## PROBLEM TO SOLVE:
Transcribe the stretch from the start of the items through the line containing "Bếp điện Chef's", copying each line verbatim. Leave the pictures out of your answer.
- Opening Delimiter -
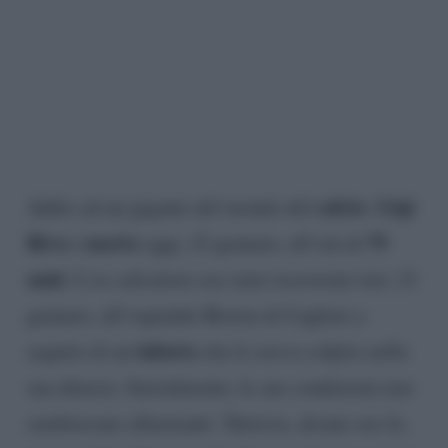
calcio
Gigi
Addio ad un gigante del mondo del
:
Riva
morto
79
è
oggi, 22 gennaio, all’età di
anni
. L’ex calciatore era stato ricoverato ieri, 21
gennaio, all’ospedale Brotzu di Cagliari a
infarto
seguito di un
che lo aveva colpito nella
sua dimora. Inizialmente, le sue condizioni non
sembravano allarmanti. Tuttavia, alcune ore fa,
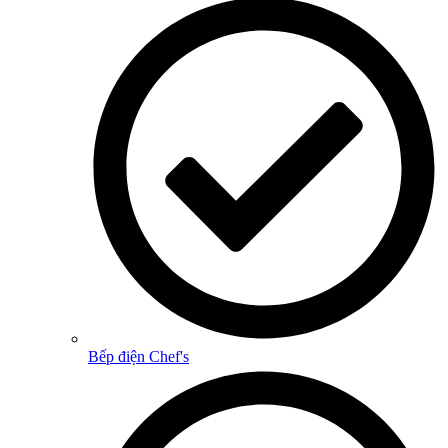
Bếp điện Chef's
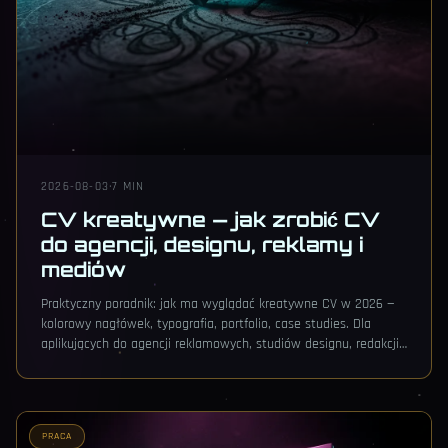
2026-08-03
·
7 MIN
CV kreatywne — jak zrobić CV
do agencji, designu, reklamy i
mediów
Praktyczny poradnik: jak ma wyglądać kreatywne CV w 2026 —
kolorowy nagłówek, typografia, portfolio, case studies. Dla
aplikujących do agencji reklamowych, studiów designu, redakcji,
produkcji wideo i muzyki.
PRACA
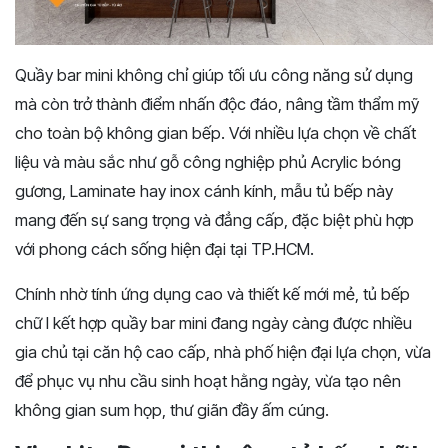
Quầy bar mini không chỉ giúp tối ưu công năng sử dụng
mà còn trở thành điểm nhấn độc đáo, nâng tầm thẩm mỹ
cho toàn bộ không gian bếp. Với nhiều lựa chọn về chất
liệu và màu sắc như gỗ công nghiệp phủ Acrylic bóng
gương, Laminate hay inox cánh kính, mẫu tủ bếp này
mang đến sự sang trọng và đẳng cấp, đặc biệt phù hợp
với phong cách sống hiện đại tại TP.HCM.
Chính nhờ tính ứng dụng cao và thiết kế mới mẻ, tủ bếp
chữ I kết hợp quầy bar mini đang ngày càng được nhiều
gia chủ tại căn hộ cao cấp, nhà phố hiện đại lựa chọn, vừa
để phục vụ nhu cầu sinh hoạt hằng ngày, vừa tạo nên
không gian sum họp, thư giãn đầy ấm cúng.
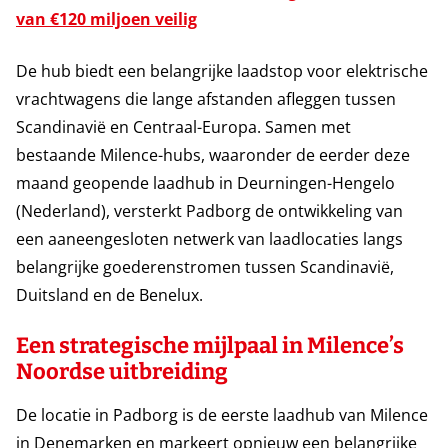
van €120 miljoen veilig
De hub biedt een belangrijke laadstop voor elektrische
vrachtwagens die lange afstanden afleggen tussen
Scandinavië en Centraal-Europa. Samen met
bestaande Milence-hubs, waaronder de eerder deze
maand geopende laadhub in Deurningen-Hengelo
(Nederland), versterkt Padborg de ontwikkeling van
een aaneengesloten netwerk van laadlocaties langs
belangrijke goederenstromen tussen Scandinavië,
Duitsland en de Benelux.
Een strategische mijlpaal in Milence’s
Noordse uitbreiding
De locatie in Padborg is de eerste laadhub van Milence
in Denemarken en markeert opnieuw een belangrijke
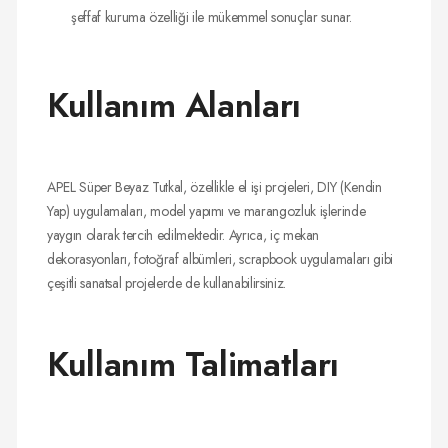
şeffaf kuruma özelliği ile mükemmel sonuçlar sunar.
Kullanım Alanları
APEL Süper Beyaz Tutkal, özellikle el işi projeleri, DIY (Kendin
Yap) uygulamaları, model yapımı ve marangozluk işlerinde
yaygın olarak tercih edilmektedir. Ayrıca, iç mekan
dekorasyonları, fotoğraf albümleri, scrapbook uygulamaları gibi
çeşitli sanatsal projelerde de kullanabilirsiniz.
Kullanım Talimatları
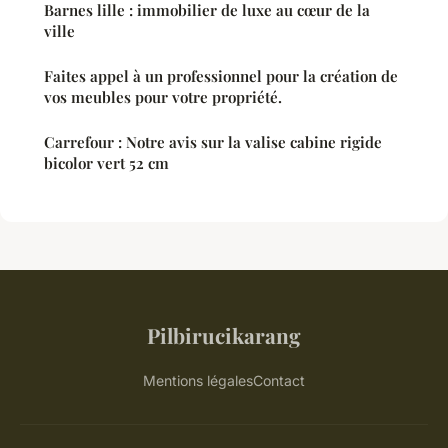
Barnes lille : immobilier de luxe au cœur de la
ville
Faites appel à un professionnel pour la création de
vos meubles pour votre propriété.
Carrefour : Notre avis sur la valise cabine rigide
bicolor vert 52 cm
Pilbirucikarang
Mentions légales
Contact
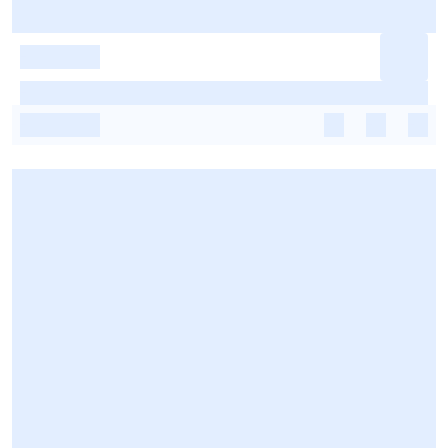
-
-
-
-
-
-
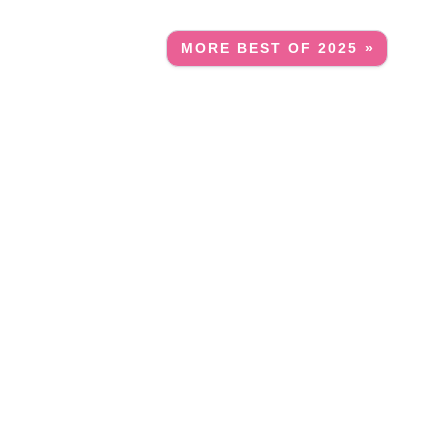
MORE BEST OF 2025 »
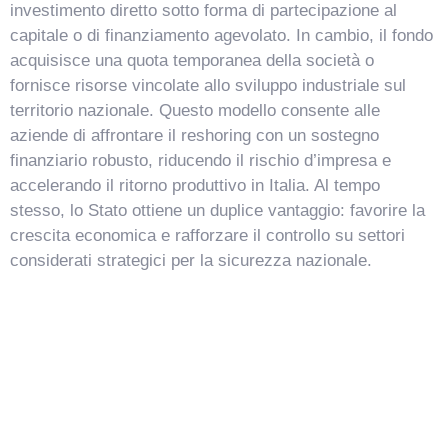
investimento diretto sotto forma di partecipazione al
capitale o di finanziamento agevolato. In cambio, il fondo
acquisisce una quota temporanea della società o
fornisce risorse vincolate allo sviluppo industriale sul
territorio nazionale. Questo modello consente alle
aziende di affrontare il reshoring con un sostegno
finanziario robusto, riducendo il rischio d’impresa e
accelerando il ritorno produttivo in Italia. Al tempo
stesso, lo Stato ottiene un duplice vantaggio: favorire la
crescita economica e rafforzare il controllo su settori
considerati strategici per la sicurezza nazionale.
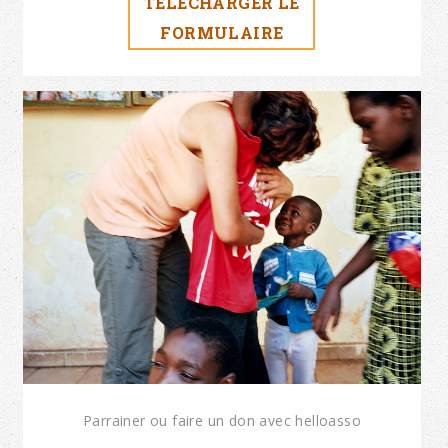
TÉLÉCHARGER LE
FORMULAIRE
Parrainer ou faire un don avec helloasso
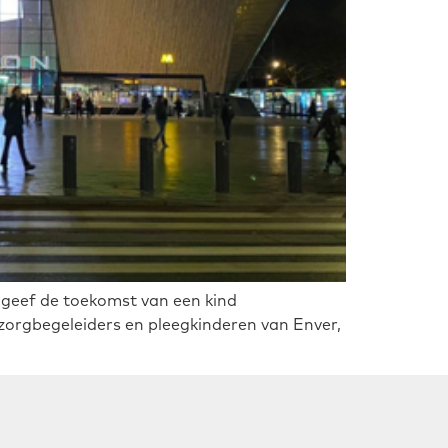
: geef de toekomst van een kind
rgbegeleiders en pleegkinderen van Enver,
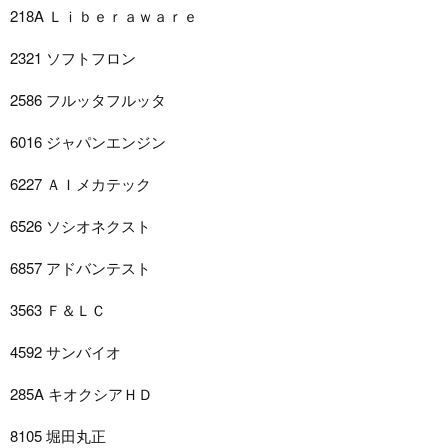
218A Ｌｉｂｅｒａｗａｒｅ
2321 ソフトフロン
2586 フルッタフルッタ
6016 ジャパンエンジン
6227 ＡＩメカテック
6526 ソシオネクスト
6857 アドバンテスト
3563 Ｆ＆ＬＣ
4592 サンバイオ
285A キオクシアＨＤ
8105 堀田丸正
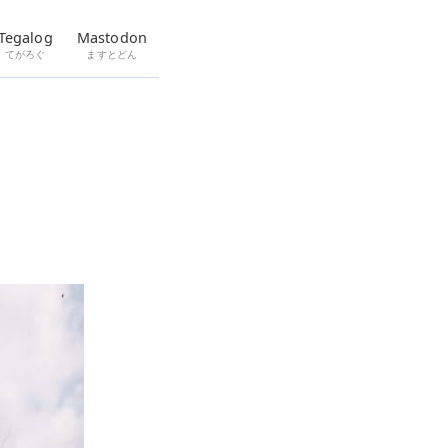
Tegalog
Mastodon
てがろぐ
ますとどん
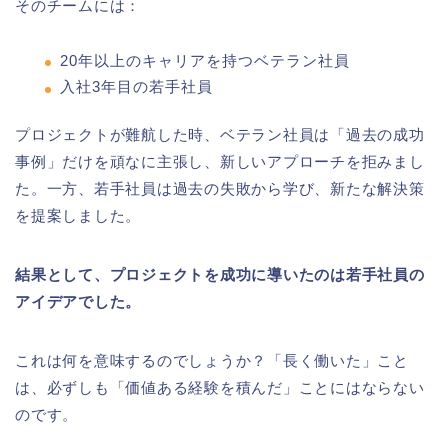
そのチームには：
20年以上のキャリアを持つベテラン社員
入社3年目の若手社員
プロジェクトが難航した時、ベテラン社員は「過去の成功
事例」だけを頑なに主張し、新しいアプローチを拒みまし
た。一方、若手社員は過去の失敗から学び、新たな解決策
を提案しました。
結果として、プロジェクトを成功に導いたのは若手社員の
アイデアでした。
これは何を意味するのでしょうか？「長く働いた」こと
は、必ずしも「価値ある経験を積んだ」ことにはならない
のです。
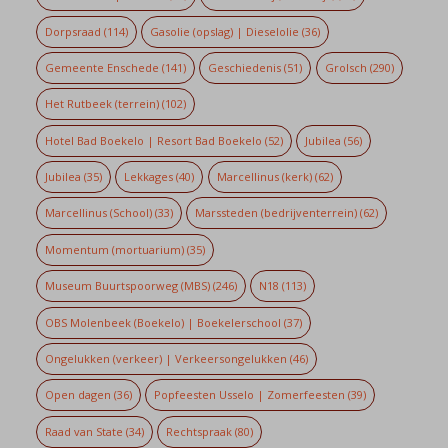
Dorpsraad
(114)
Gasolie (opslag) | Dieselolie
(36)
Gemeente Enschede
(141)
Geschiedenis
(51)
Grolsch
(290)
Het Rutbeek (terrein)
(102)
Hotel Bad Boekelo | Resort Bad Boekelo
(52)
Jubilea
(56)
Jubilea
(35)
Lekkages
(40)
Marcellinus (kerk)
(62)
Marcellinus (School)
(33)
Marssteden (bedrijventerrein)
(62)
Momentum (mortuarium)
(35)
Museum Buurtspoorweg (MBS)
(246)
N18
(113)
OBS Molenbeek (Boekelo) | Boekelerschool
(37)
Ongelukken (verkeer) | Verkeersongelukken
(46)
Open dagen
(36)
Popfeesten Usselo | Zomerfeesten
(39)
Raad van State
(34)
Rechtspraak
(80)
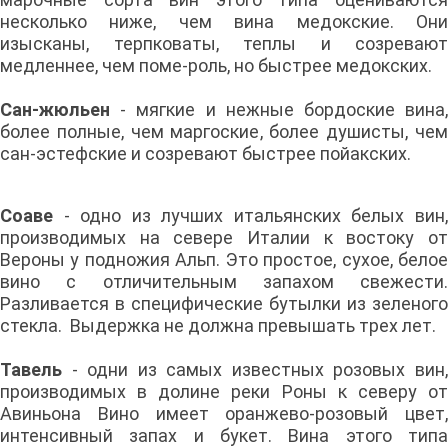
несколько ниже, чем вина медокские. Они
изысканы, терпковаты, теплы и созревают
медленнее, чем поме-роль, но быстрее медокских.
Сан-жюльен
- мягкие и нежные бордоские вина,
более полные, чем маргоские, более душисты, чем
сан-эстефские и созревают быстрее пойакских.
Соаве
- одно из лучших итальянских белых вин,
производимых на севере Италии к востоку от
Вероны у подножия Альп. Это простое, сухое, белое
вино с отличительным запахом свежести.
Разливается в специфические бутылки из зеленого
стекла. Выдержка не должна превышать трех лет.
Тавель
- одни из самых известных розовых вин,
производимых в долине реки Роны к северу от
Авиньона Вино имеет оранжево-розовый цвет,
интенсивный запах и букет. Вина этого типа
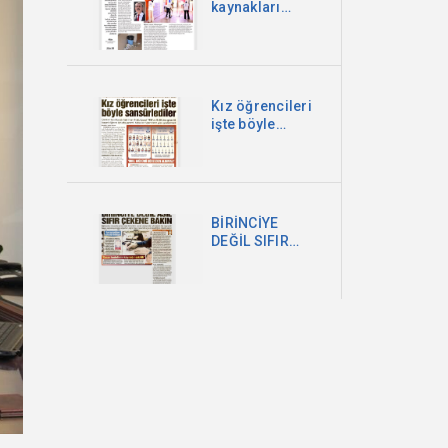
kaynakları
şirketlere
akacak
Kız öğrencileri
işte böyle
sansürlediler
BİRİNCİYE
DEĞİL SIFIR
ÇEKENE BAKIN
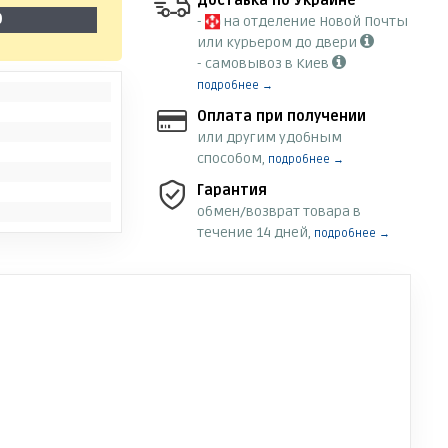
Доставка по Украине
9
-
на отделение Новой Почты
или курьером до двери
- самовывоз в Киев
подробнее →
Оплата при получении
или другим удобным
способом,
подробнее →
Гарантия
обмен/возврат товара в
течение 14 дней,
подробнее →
- Closing Delimiter -
## EXERCISE RESULT:
calcio
Gigi
Addio ad un gigante del mondo del
:
Riva
morto
79
è
oggi, 22 gennaio, all’età di
anni
. L’ex calciatore era stato ricoverato ieri, 21
gennaio, all’ospedale Brotzu di Cagliari a
infarto
seguito di un
che lo aveva colpito nella
sua dimora. Inizialmente, le sue condizioni non
sembravano allarmanti. Tuttavia, alcune ore fa,
Bếp điện Chef's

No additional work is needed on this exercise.